I am so tired and am learning to trust in God daily for strength.  She is broken, just as I am, just as you are, just as this crazy world we live in is.  Yet, she is so beautiful.  She is so much more than this moment in her life.  She is gracious, compassionate and giving, and that part of her being is seen in her love to serve and help others.  Her passion is to sing and dance and perform and she has been generously gifted by God with these talents.  I know He has great plans for her in this world.  Plans to show others His mercy and love through her own actions.  I pray she finds herself and that she can see herself, not through my eyes, but through the eyes of her heavenly Father where she is made whole through Christ.  Jesus took all of those broken pieces with their sharp edges when he died on the cross for her and he miraculously put them together the day he rose from the tomb.  She is perfect.  She is my daughter.

 

Romans 8:28
Meanwhile, the moment we get tired in the waiting, God’s Spirit is right alongside helping us along. If we don’t know how or what to pray, it doesn’t matter. He does our praying in and for us, making prayer out of our wordless sighs, our aching groans. He knows us far better than we know ourselves, knows our condition, and keeps us present before God.

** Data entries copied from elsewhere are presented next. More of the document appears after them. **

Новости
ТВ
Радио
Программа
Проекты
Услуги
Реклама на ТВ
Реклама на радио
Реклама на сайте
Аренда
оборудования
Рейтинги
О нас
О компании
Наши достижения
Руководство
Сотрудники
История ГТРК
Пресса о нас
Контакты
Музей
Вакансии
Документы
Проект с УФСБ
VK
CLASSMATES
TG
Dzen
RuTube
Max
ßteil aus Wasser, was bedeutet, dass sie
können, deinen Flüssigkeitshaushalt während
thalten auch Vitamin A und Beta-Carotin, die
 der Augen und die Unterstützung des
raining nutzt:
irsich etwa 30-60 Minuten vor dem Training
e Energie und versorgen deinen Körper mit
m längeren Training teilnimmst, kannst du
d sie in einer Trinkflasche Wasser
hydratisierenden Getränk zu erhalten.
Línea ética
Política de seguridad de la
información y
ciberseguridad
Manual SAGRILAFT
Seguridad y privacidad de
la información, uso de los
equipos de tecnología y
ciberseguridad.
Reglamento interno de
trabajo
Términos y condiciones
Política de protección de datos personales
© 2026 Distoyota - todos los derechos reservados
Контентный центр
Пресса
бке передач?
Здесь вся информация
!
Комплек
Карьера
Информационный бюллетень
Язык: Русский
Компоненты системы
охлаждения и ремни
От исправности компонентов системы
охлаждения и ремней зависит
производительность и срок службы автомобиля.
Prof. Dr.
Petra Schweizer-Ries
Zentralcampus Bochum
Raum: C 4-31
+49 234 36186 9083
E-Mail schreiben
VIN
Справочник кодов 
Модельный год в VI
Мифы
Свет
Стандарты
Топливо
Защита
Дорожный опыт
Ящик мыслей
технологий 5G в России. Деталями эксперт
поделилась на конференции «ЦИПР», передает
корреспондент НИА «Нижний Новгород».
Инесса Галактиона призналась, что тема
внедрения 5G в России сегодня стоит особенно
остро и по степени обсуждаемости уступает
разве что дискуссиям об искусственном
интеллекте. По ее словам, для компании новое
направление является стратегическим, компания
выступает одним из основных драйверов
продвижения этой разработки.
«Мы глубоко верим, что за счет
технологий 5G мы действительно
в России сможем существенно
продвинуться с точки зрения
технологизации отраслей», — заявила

That’s why we can be so sure that every detail in our lives of love for God is worked into something good.

 

 

So we continue to amble slowly and quietly along the shore and pick up shells; whole shells, fragments, and pieces in all shapes and colors.  They are all “pretty ones” as they are all unique and the broken pieces tell the story of a life lived.  A story of having met challenges and struggles head on and of having survived and made it through those difficult times a stronger person.  As much as I want to, it’s not up to me to put all of the pieces together.  I just have to love every piece and part of her and rest in the comfort of knowing and trusting that my Father will take care of the rest.

As a follow up, my beautiful child will graduate high school in  a few months and has been accepted to the college of her choice.  I am so thankful for those who showed compassion and love to my family and to my girl as they walked us through this time.